Breakfast with his mother was easy — laughter over burnt toast, quiet stories about her garden, the gentle normalcy of being someone's son again instead of someone's commander.

"People keep saying the most ridiculous things about you," Amelia said suddenly, slicing fruit with deliberate calm.

"Do I want to know?" he asked.

"Oh, the usual," she said with a wave of her knife. "You're cold, impossible to please, emotionally unavailable—"

"Accurate so far."

"And possibly gay," she added, far too casually.

Damien nearly choked. "Mom—"

She smiled. "Darling, I couldn't care less who you love, as long as you do love someone. Man, woman, alien from Mars — I'm just tired of watching you eat dinner alone."

He laughed despite himself. "You're unbelievable."

"I've been told."

The warmth between them settled into something softer — a quiet that felt more like safety than silence.

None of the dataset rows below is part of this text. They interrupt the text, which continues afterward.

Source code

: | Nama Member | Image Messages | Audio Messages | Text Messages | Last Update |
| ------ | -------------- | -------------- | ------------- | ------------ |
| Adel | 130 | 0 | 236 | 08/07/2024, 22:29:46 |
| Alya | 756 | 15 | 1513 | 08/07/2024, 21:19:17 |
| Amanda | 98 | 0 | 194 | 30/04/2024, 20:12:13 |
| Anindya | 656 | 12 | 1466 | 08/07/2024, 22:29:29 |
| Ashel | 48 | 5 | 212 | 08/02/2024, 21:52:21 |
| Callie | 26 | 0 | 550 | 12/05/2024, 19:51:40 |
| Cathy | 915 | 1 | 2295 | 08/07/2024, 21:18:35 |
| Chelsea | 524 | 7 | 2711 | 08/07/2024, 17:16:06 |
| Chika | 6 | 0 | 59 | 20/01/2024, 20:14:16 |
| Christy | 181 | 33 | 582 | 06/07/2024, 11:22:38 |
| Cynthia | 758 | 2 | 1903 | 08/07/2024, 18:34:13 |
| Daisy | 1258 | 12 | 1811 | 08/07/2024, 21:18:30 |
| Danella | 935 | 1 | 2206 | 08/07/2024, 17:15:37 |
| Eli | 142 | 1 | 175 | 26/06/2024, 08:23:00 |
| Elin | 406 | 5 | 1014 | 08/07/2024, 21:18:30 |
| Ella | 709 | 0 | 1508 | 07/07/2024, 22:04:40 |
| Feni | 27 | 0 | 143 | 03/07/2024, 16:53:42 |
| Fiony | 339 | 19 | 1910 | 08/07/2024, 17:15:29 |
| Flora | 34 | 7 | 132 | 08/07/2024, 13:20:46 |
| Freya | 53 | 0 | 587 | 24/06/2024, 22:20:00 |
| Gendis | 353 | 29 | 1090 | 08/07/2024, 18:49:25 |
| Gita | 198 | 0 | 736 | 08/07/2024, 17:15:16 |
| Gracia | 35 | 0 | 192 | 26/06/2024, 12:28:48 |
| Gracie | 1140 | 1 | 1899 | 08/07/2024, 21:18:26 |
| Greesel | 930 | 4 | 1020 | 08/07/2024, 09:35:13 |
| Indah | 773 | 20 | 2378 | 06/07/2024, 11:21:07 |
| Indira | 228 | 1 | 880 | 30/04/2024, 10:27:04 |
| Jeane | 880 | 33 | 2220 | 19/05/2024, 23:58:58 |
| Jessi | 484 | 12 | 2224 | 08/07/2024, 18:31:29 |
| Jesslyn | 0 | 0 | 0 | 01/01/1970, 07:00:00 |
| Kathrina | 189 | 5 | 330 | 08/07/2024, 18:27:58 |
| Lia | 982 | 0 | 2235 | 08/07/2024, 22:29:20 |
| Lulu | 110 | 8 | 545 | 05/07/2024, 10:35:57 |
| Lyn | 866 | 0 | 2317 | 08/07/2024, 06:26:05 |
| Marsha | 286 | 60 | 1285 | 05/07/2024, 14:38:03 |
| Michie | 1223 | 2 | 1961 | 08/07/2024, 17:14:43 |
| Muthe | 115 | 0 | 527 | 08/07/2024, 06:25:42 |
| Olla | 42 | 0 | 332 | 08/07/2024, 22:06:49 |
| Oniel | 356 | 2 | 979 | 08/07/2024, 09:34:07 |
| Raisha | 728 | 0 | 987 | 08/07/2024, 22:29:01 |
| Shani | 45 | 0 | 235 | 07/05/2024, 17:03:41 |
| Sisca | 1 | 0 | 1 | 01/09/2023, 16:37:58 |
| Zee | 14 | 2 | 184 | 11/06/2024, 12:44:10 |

That afternoon, while his mother napped in the garden room, Damien wandered into his father's study.

It hadn't changed — shelves lined with military files, medals catching the late light, the faint smell of cedar and tobacco.

His father had been a legend — the kind of man people saluted even in memory.

And Damien, for all his confidence and control, still carried the weight of being that man's son.

He ran a finger along the edge of an old frame — his father in uniform, standing beside him as a boy. "You built this," he murmured, "and I'm supposed to hold it together."

He wasn't sure whether the ache in his chest was grief or resentment.

When he turned to leave, his mother was standing in the doorway, two mugs of tea in hand.

"You don't have to be him," she said softly.

He froze. "What?"

"Your father. Or the version of him the world keeps asking for." She walked closer, handing him a cup. "You can be something different, Damien. Something lighter."

He studied her, the faintest smile ghosting across his face. "You sound like someone I know."

Amelia's brows arched. "Oh? Someone special?"

He hesitated. "She's trouble."

"Then she's perfect," Amelia said with a grin. "God knows you've been boring long enough."

He laughed quietly, the sound barely audible.

That night, as the house fell still, Damien lay awake staring at the ceiling.

He thought of Joan — the taste of burnt coffee, the sunlight on her face, the way she'd said "choose me because you want to."

He didn't know what he wanted yet, not really.

But for the first time in months, the silence of home didn't feel like peace.

It felt like waiting.

And waiting, he realized, was its own kind of promise.